Which lines in the data below contain the word "that"? Show every one of them in full.

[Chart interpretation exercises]
****************

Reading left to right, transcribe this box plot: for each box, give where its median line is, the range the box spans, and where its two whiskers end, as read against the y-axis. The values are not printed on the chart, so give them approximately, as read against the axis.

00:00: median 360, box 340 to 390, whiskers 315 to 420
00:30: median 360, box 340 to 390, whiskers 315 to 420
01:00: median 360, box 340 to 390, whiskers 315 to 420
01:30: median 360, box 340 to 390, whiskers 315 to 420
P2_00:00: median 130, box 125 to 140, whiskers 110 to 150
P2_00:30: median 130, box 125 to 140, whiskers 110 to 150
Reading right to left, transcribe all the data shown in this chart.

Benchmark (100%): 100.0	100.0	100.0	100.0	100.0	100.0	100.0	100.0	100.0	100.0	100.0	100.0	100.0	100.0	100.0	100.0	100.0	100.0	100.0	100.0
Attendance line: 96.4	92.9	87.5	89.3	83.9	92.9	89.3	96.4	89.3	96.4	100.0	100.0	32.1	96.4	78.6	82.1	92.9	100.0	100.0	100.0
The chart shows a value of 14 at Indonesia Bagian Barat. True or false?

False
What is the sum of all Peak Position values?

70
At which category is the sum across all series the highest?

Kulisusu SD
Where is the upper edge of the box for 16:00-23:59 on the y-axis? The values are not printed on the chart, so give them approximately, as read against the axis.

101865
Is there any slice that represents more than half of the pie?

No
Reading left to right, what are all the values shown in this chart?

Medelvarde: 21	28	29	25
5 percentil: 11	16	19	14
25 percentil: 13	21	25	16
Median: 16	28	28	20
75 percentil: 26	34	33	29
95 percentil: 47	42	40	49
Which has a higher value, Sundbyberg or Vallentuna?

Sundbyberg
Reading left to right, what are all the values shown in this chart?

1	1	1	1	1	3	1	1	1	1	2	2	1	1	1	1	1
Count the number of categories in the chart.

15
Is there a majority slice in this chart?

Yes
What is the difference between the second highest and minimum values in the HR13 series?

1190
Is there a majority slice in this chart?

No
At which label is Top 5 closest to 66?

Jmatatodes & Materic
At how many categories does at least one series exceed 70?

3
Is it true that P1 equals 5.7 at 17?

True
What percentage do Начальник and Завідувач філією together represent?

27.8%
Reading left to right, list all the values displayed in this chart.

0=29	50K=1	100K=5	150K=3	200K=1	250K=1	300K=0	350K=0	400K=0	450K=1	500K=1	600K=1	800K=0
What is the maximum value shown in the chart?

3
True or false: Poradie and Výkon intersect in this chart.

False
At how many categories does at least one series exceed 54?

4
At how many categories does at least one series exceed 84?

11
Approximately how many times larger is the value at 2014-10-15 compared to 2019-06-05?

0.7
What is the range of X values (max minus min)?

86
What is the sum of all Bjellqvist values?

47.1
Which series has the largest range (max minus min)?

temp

****************

[Expected answer]
Is there any slice that represents more than half of the pie?
Is it true that P1 equals 5.7 at 17?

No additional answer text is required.